The culprit is inflation, which has climbed above 3% for the first time in three years.

From rate cuts to rate hikes: a sharp reversal

Traders now assign a greater than 70% probability to at least one rate hike by the end of 2026. The federal funds rate currently sits in a target range of 3.50%-3.75%, and the consensus had been that it would stay there through year-end. That consensus is fracturing.

The primary driver is geopolitics, not domestic spending. Soaring oil prices tied to the ongoing Iran conflict have injected fresh inflationary pressure into an economy that was already running warm.

Warsh’s first policy meeting as chair is scheduled for June 16-17, 2026.

Warsh’s bigger agenda

Warsh has signaled a broader vision for reshaping how the Fed operates. He’s pushing for a smaller balance sheet, which currently exceeds $6 trillion. He’s also advocating for revised inflation metrics, with a stronger emphasis on underlying price pressures rather than headline numbers that can be skewed by volatile categories like food and energy.
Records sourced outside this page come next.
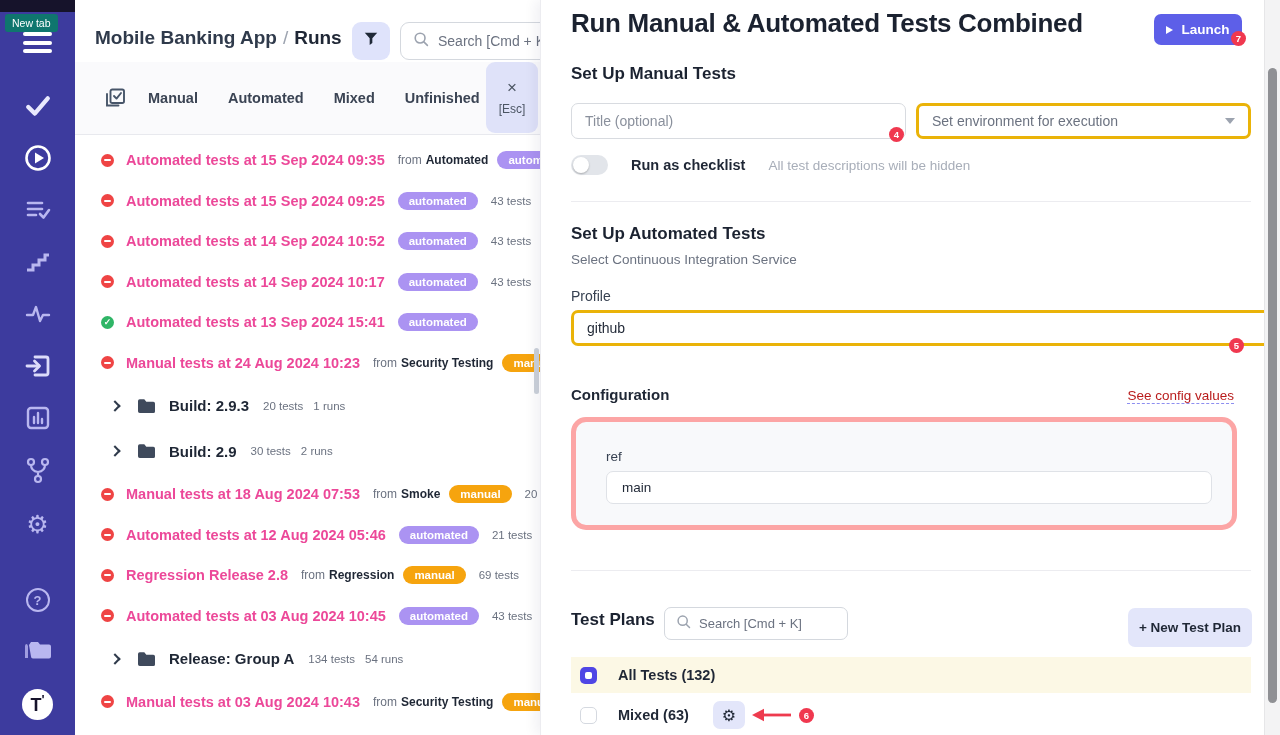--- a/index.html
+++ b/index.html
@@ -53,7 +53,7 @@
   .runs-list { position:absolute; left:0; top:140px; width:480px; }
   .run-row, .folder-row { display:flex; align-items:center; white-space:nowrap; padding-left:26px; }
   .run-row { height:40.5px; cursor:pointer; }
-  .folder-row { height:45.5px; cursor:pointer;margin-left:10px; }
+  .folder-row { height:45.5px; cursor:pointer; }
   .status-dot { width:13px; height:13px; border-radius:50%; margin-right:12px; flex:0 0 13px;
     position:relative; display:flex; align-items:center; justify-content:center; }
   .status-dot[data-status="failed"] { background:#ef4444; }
Trump has publicly stated he intends to let Warsh handle interest rate decisions autonomously. That’s a notable departure from Trump’s first term, when he routinely pressured Powell to cut rates via social media broadsides.

What this means for crypto and risk assets

For crypto investors, higher interest rates raise the opportunity cost of holding assets that generate no yield. This dynamic played out during the 2022-2023 rate hiking cycle under Powell, when Bitcoin fell from its all-time highs as the Fed pushed rates upward by a cumulative 525 basis points. The current situation involves a potential single 25-basis-point hike, a far cry from that cycle’s magnitude, but the directional signal matters.

Traders should be watching the June meeting closely, not just for the rate decision itself but for any changes to the Fed’s dot plot projections and balance sheet runoff timeline.